_TASK INPUTS:_
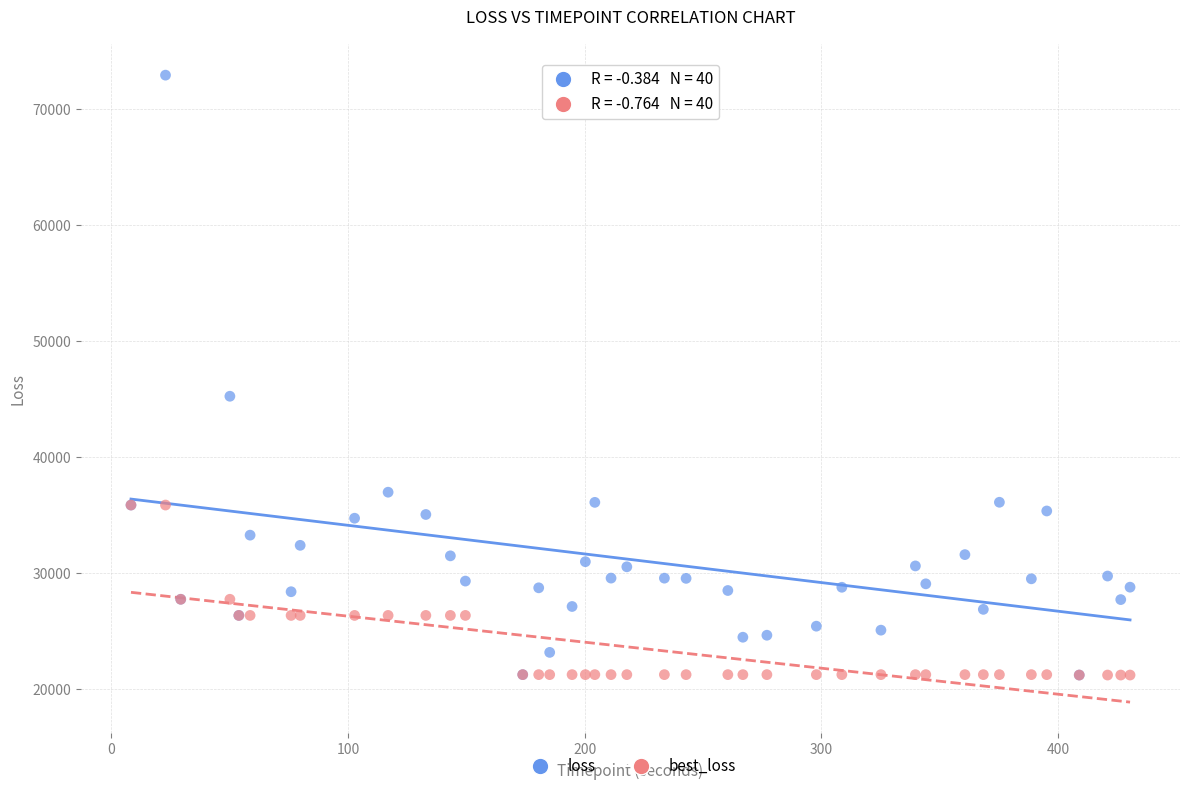

Across all series, what Y value is closest to 47102?

45279.2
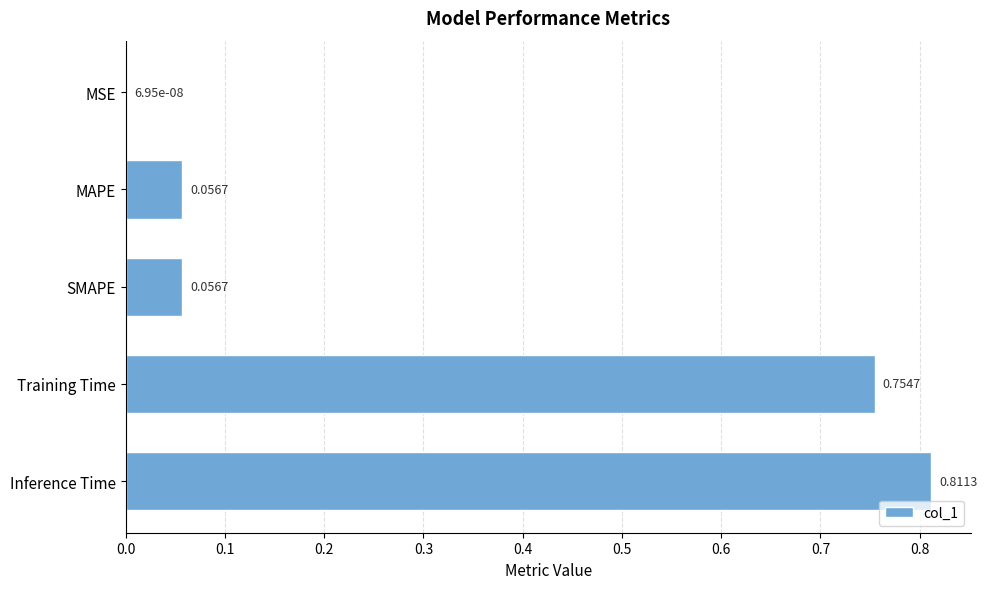

What is the sum of the values at Inference Time and Training Time?

1.6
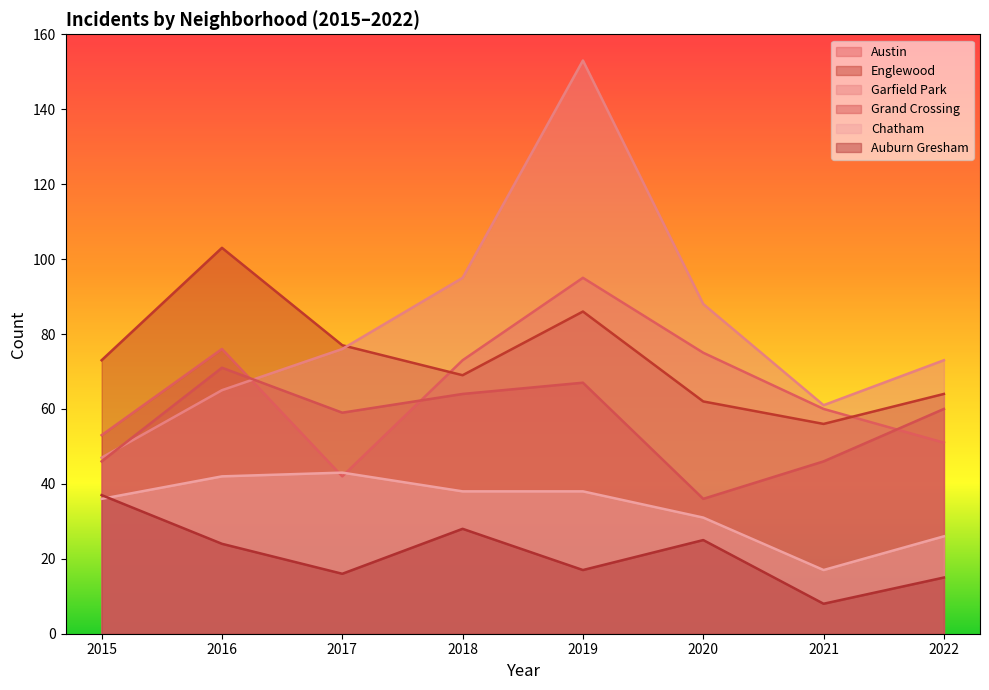

At which label does Garfield Park reach its peak?

2019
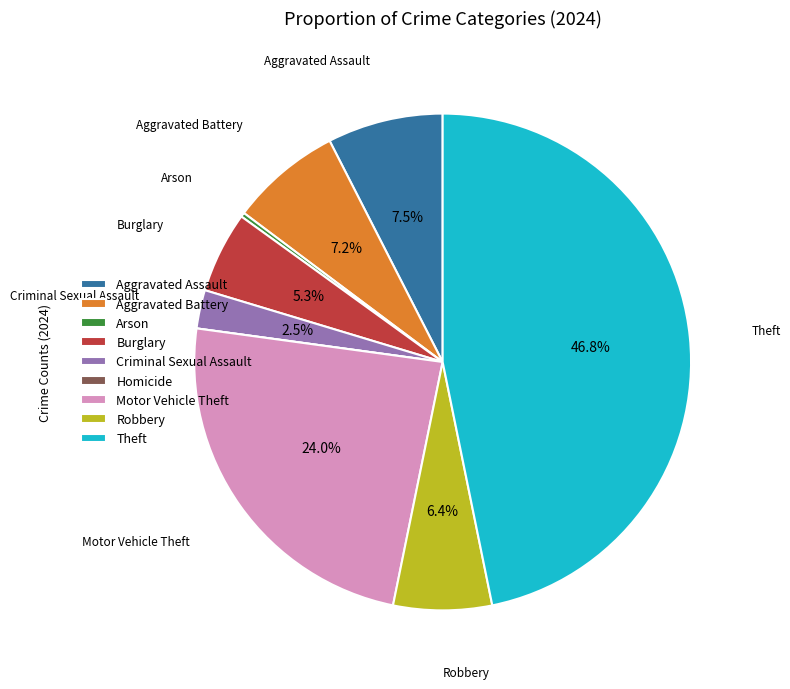

What is the largest slice in the pie chart?

Theft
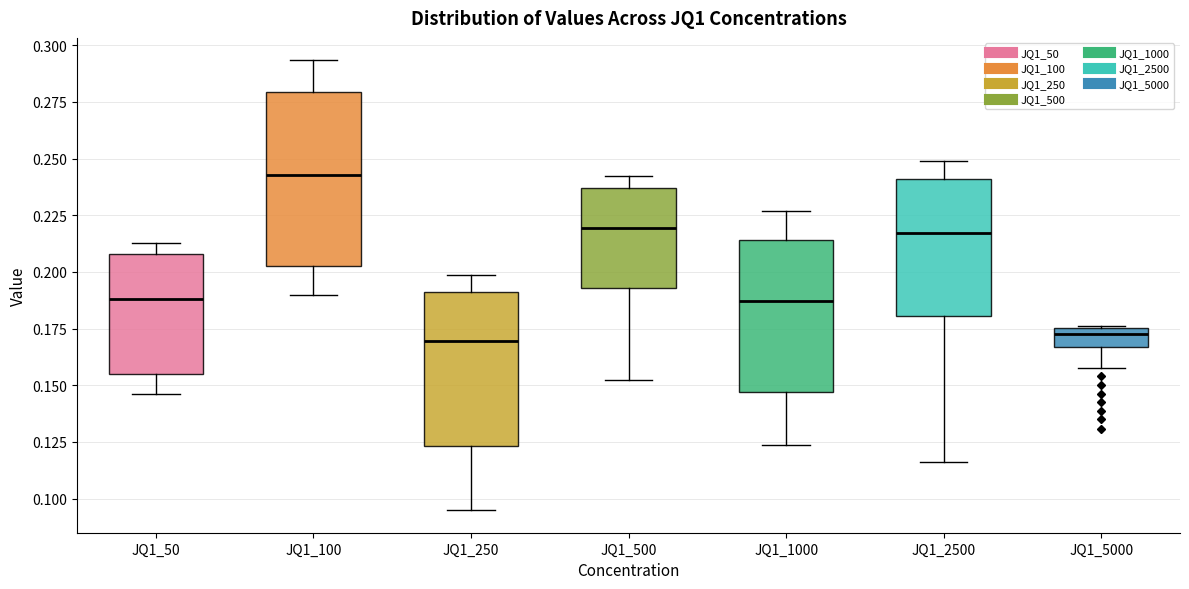

Reading left to right, read every box against the y-axis: the position of its median line, the range the box covers, and the ends of its whiskers. The values are not printed on the chart, so give them approximately, as read against the axis.

JQ1_50: median 0.190, box 0.155 to 0.210, whiskers 0.145 to 0.215
JQ1_100: median 0.245, box 0.205 to 0.280, whiskers 0.190 to 0.295
JQ1_250: median 0.170, box 0.125 to 0.190, whiskers 0.095 to 0.200
JQ1_500: median 0.220, box 0.195 to 0.235, whiskers 0.150 to 0.240
JQ1_1000: median 0.185, box 0.145 to 0.215, whiskers 0.125 to 0.225
JQ1_2500: median 0.215, box 0.180 to 0.240, whiskers 0.115 to 0.250
JQ1_5000: median 0.175 (just below the box's upper edge), box 0.165 to 0.175, whiskers 0.160 to 0.175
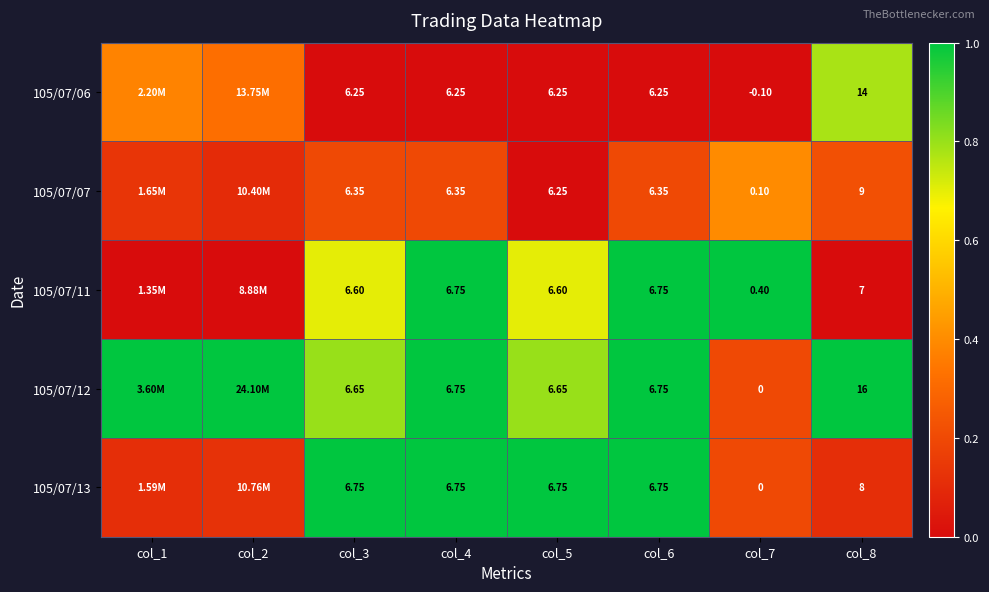

Is the value of 105/07/13 at col_3 greater than the value of 105/07/12 at col_3?

Yes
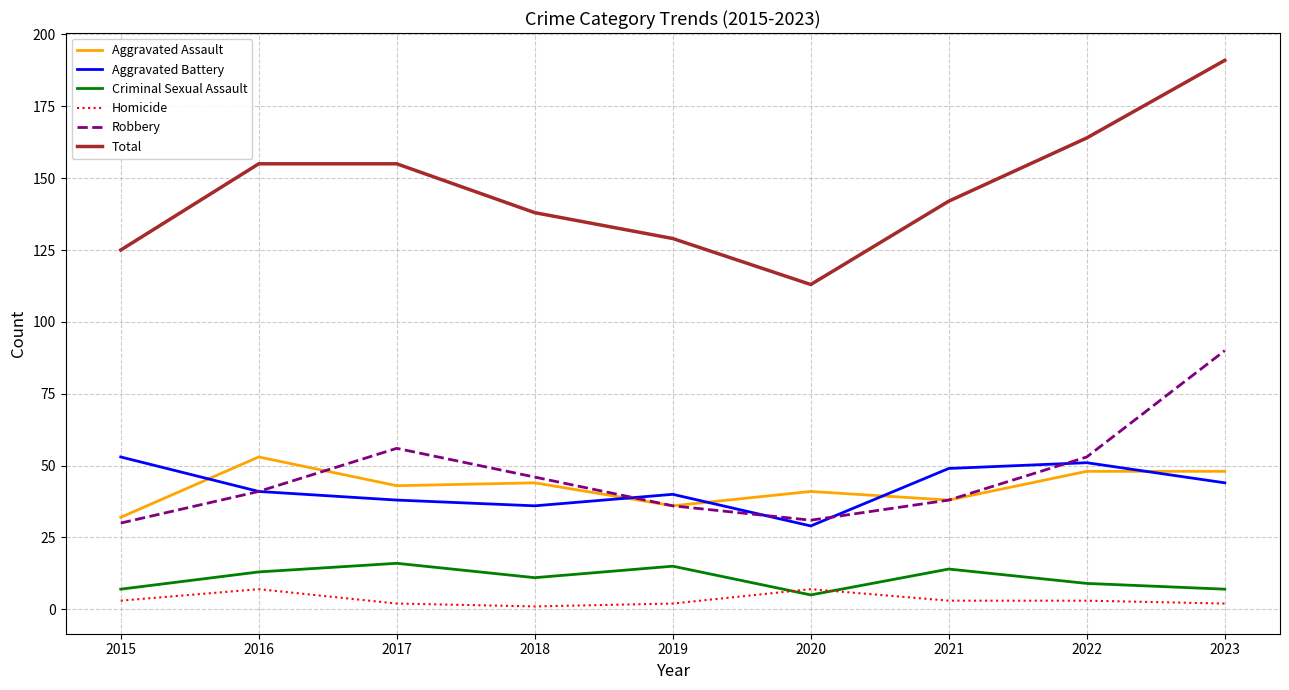

At which category does Robbery reach its first local valley?

2020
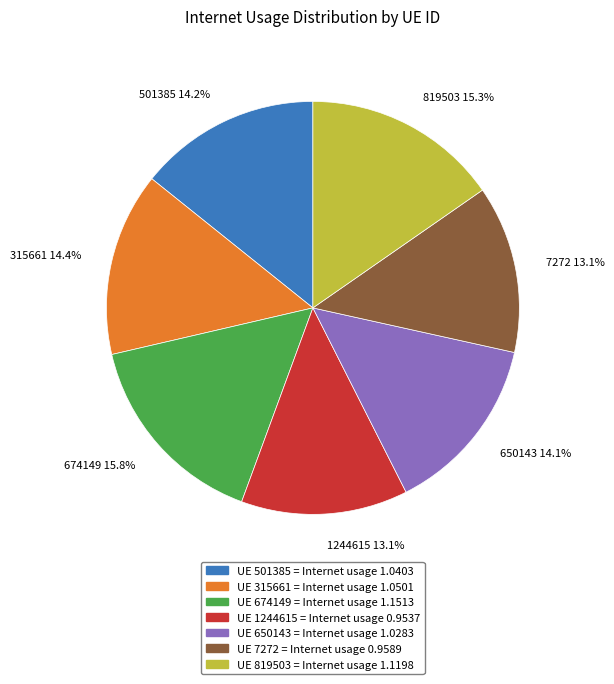

Is there any slice that represents more than half of the pie?

No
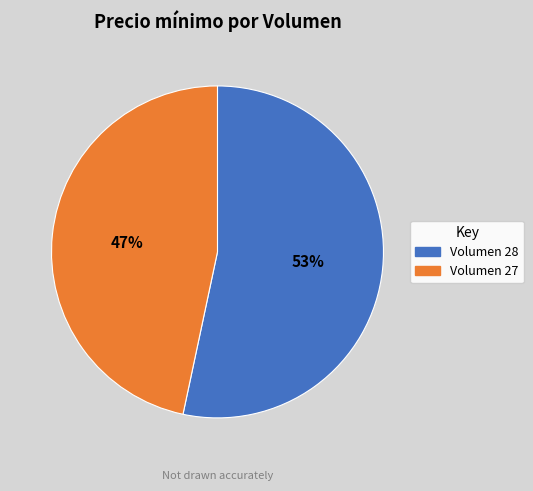

Does Volumen 27 account for over 50% of the chart?

No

_YOUR ASSIGNMENT:_
Reproduce the records above word for word, omitting the pictures.

_RESPONSE TO THIS TASK:_
Across all series, what Y value is closest to 47102?

45279.2

What is the sum of the values at Inference Time and Training Time?

1.6

At which label does Garfield Park reach its peak?

2019

What is the largest slice in the pie chart?

Theft

Reading left to right, read every box against the y-axis: the position of its median line, the range the box covers, and the ends of its whiskers. The values are not printed on the chart, so give them approximately, as read against the axis.

JQ1_50: median 0.190, box 0.155 to 0.210, whiskers 0.145 to 0.215
JQ1_100: median 0.245, box 0.205 to 0.280, whiskers 0.190 to 0.295
JQ1_250: median 0.170, box 0.125 to 0.190, whiskers 0.095 to 0.200
JQ1_500: median 0.220, box 0.195 to 0.235, whiskers 0.150 to 0.240
JQ1_1000: median 0.185, box 0.145 to 0.215, whiskers 0.125 to 0.225
JQ1_2500: median 0.215, box 0.180 to 0.240, whiskers 0.115 to 0.250
JQ1_5000: median 0.175 (just below the box's upper edge), box 0.165 to 0.175, whiskers 0.160 to 0.175

Is the value of 105/07/13 at col_3 greater than the value of 105/07/12 at col_3?

Yes

At which category does Robbery reach its first local valley?

2020

Is there any slice that represents more than half of the pie?

No

Does Volumen 27 account for over 50% of the chart?

No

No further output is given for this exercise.